━━ Supplied data ━━
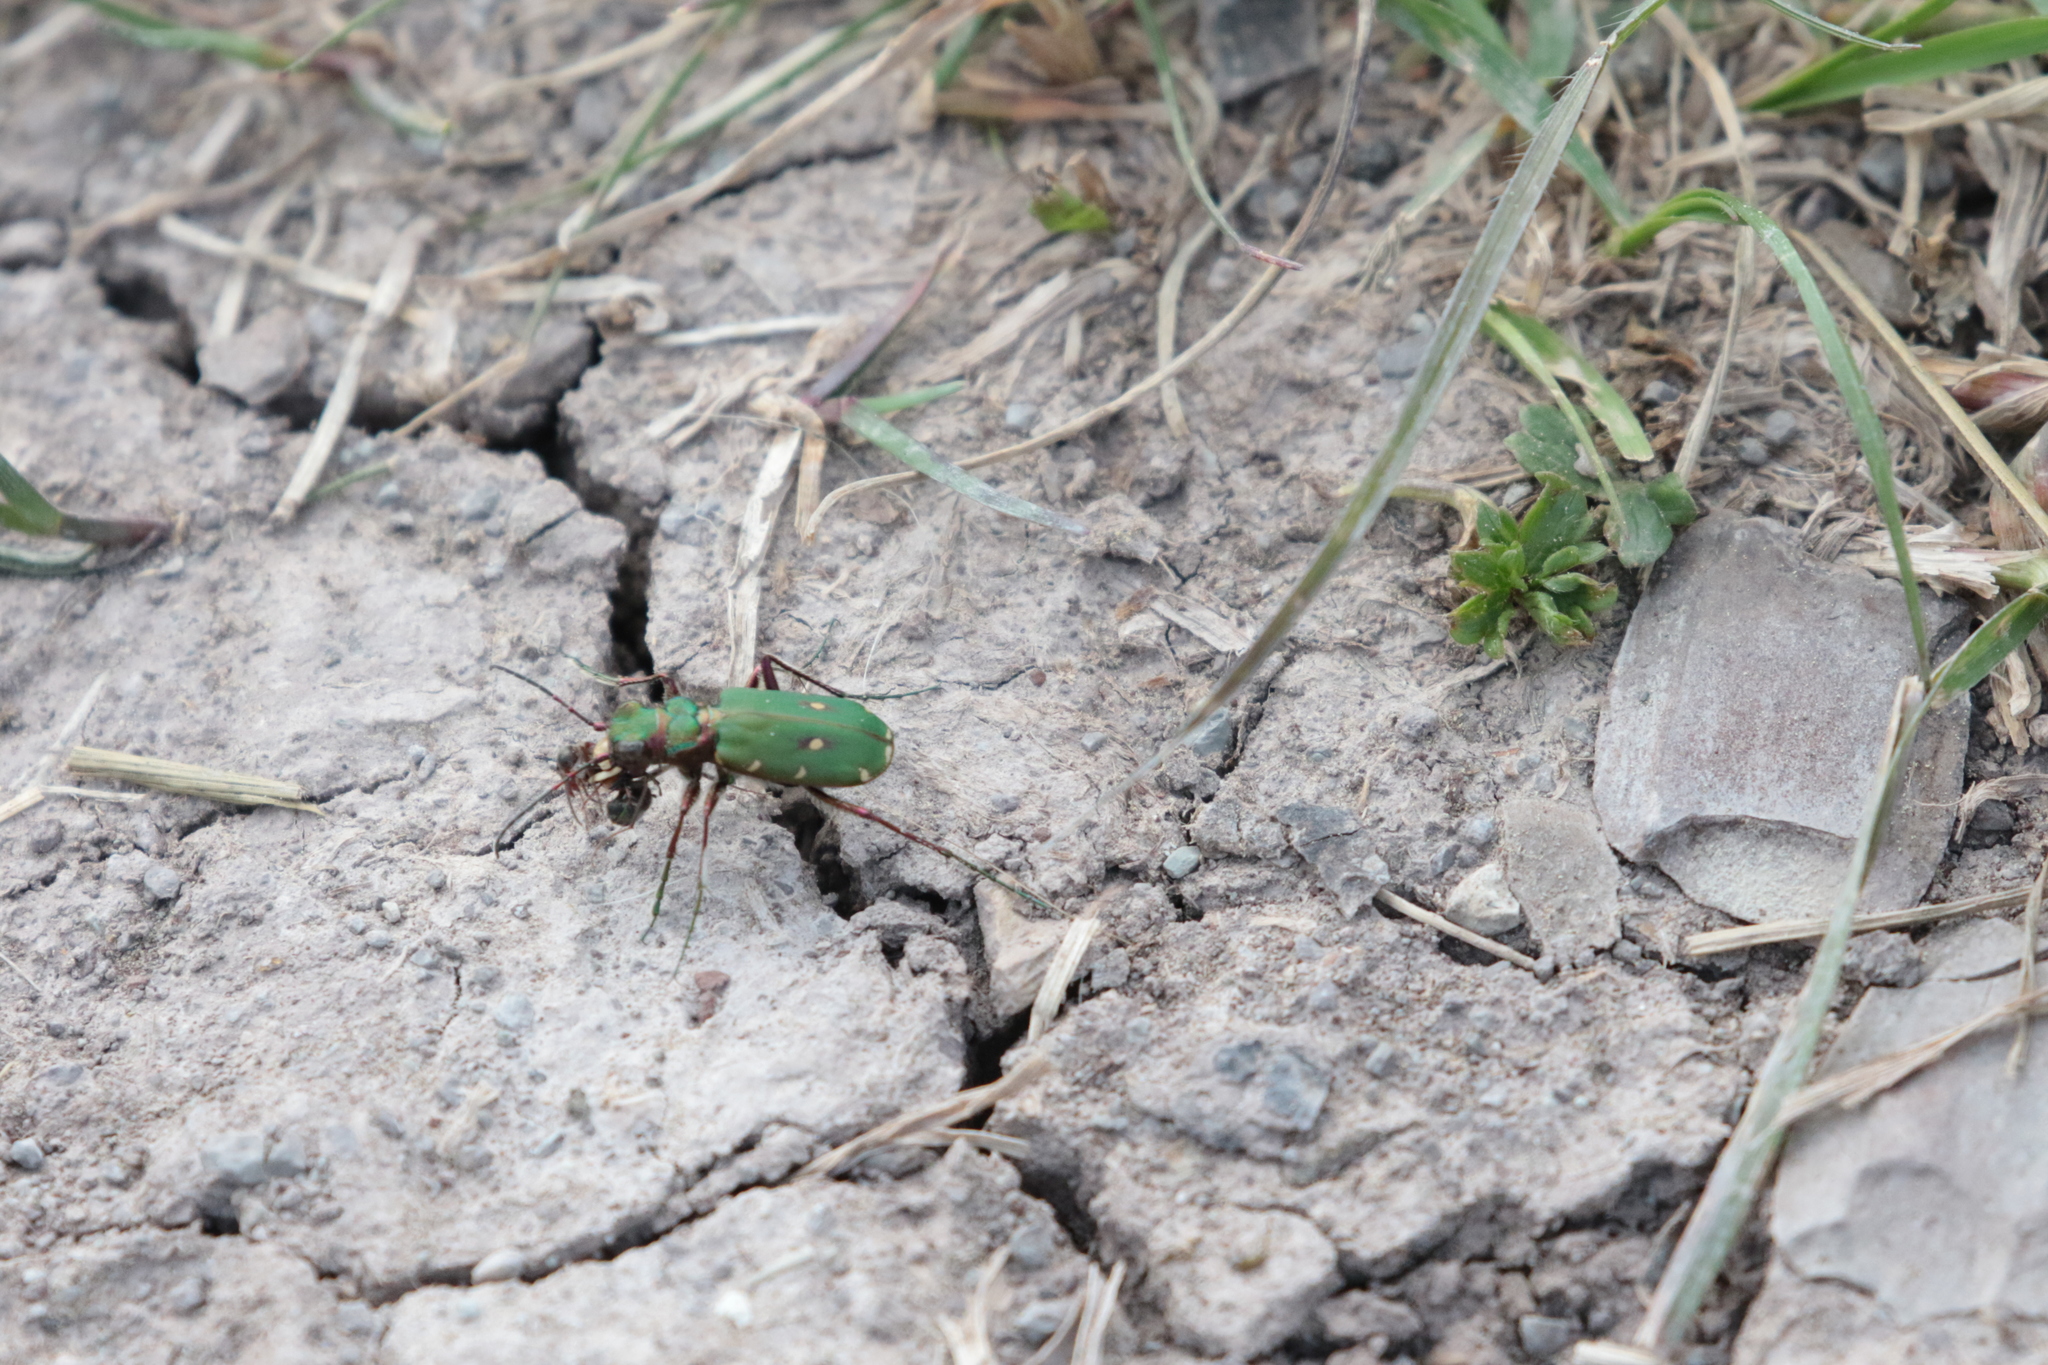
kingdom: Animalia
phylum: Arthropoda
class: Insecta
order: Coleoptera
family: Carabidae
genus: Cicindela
━━━
━━ Supplied data ━━
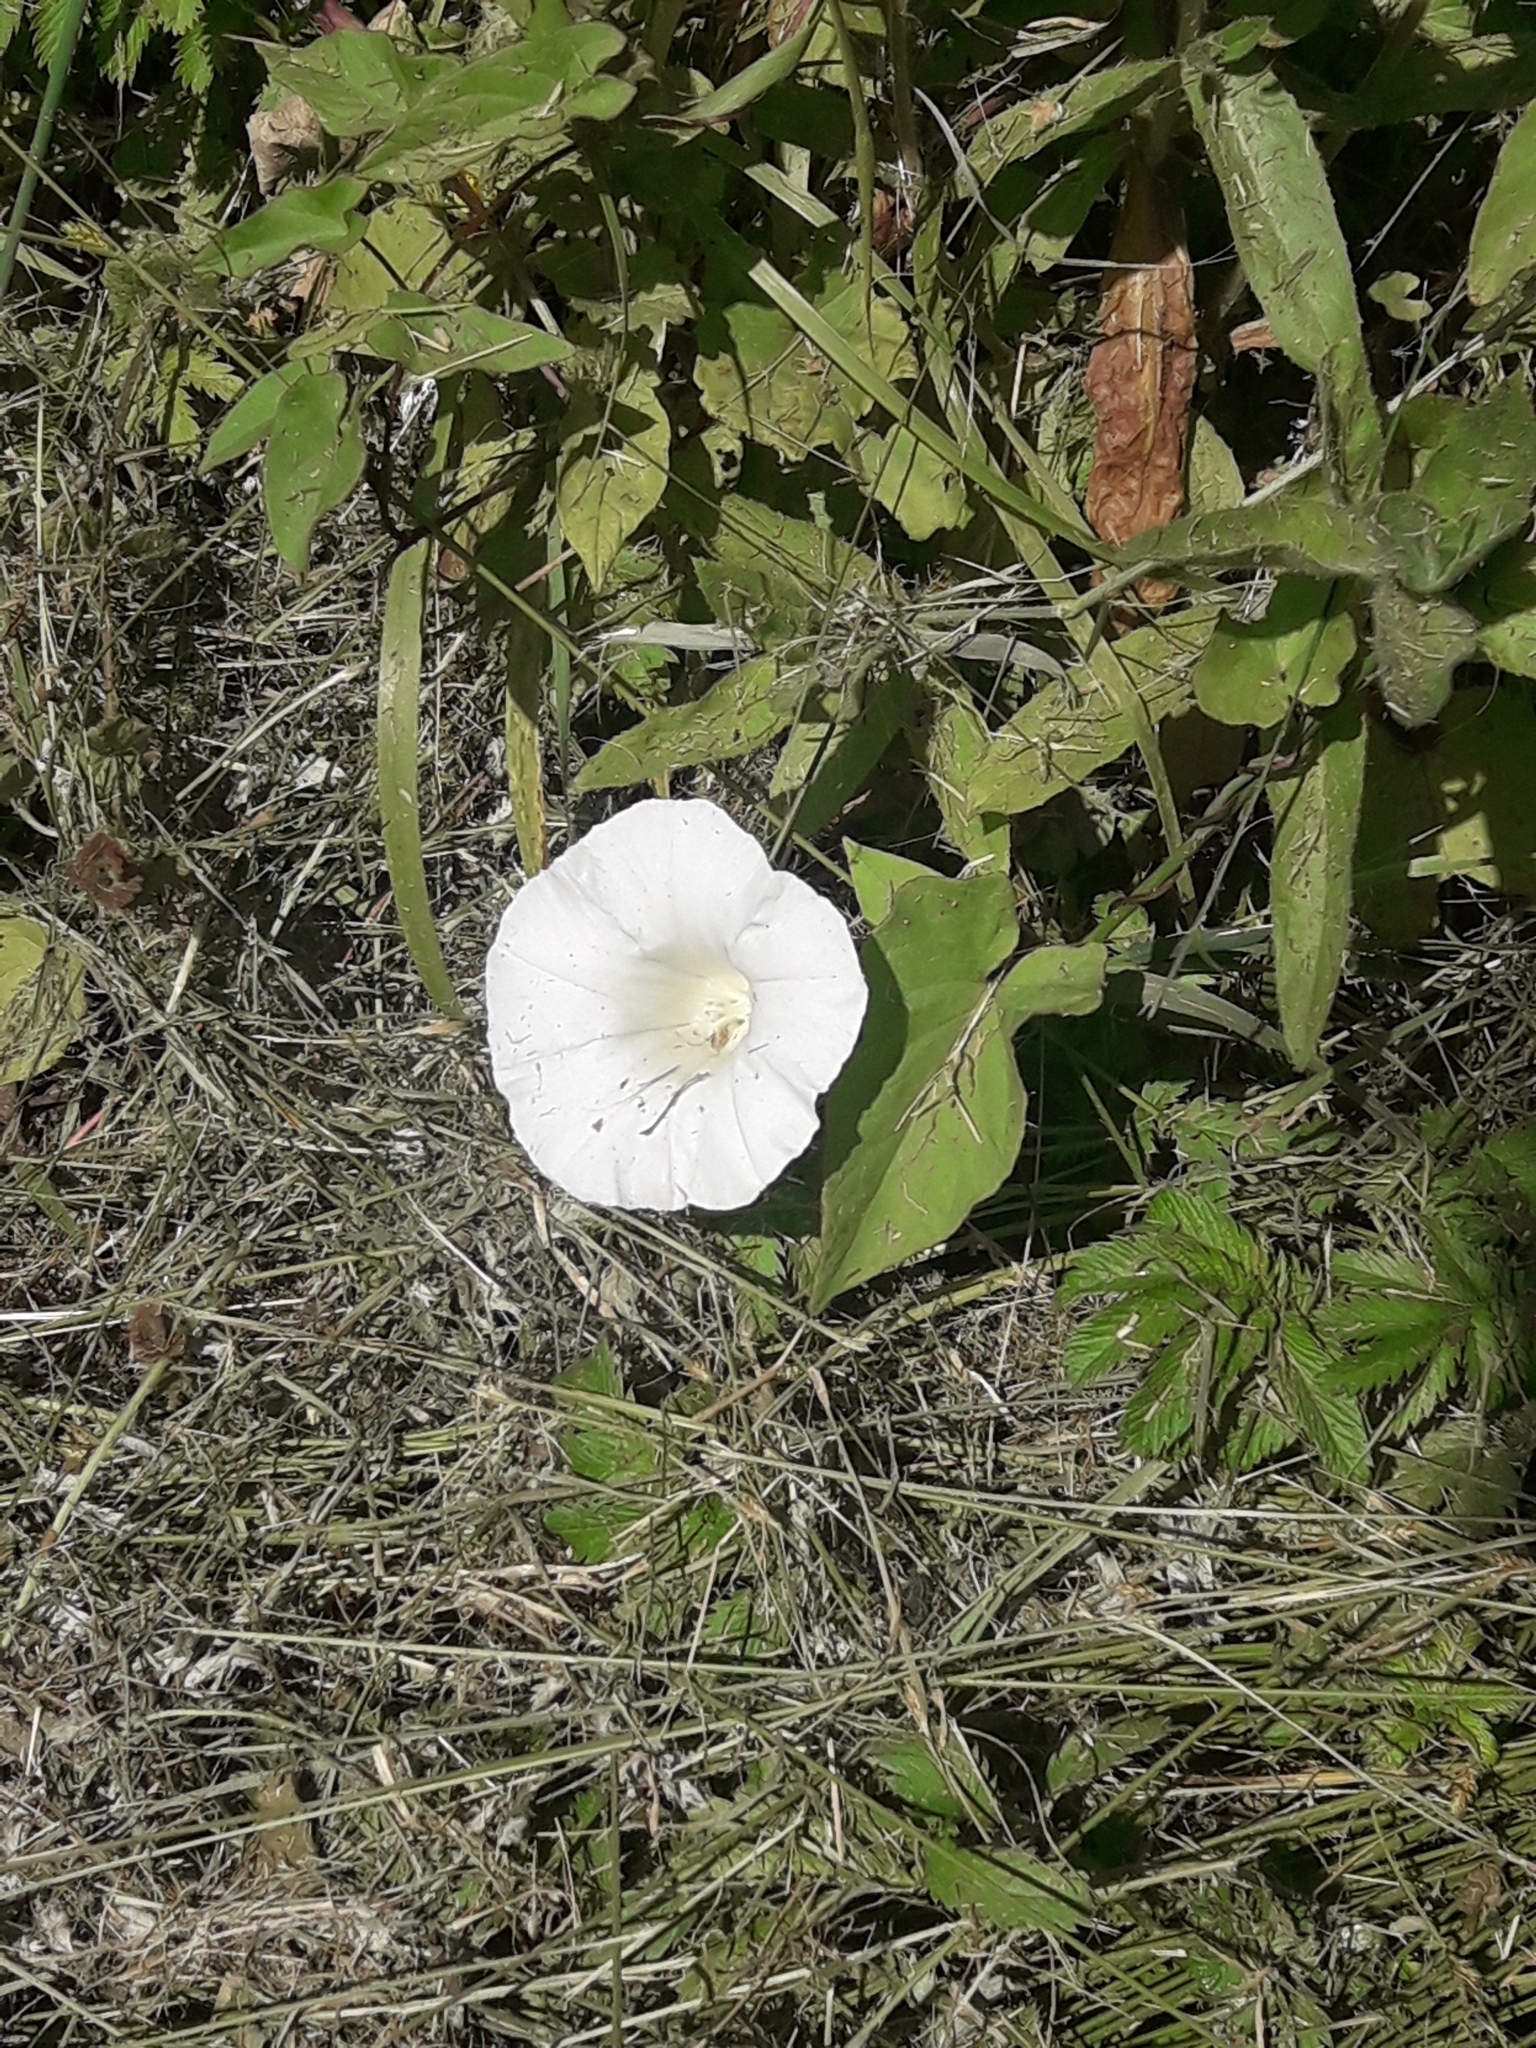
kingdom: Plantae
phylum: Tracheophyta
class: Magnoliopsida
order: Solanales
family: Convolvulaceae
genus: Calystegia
━━━
━━ Supplied data ━━
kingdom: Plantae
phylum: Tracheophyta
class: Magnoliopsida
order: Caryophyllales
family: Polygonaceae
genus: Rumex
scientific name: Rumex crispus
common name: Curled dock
━━━
◆ **What you will do**: Please lay out as a two-column CSV, with columns named field and value, only the items starting at the line that contains "order: Caryophyllales" and stopping after the line that contains "common name: Curled dock", both lines included. Give one row per item, and put each entry in its own quoted field with any line breaks replaced by spaces.

◆ **Task answer**:
field,value
"order:","Caryophyllales"
"family:","Polygonaceae"
"genus:","Rumex"
"scientific name:","Rumex crispus"
"common name:","Curled dock"